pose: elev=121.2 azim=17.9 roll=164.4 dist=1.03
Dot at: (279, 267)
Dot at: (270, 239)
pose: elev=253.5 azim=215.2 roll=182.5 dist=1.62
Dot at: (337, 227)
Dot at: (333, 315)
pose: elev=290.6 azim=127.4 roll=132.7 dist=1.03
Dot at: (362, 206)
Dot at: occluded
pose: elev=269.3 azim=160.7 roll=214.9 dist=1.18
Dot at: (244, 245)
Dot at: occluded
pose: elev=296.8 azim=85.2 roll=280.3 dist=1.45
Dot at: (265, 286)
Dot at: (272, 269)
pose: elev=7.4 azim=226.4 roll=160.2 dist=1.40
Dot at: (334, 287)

(Qué se pide):
¿Puedes reproducir sin cambios las líneas del listado de arriba, desde su comienzo hasta la línea que contiene "Dot at: (272, 269)", ambas incluidas?

(Resultado):
pose: elev=121.2 azim=17.9 roll=164.4 dist=1.03
Dot at: (279, 267)
Dot at: (270, 239)
pose: elev=253.5 azim=215.2 roll=182.5 dist=1.62
Dot at: (337, 227)
Dot at: (333, 315)
pose: elev=290.6 azim=127.4 roll=132.7 dist=1.03
Dot at: (362, 206)
Dot at: occluded
pose: elev=269.3 azim=160.7 roll=214.9 dist=1.18
Dot at: (244, 245)
Dot at: occluded
pose: elev=296.8 azim=85.2 roll=280.3 dist=1.45
Dot at: (265, 286)
Dot at: (272, 269)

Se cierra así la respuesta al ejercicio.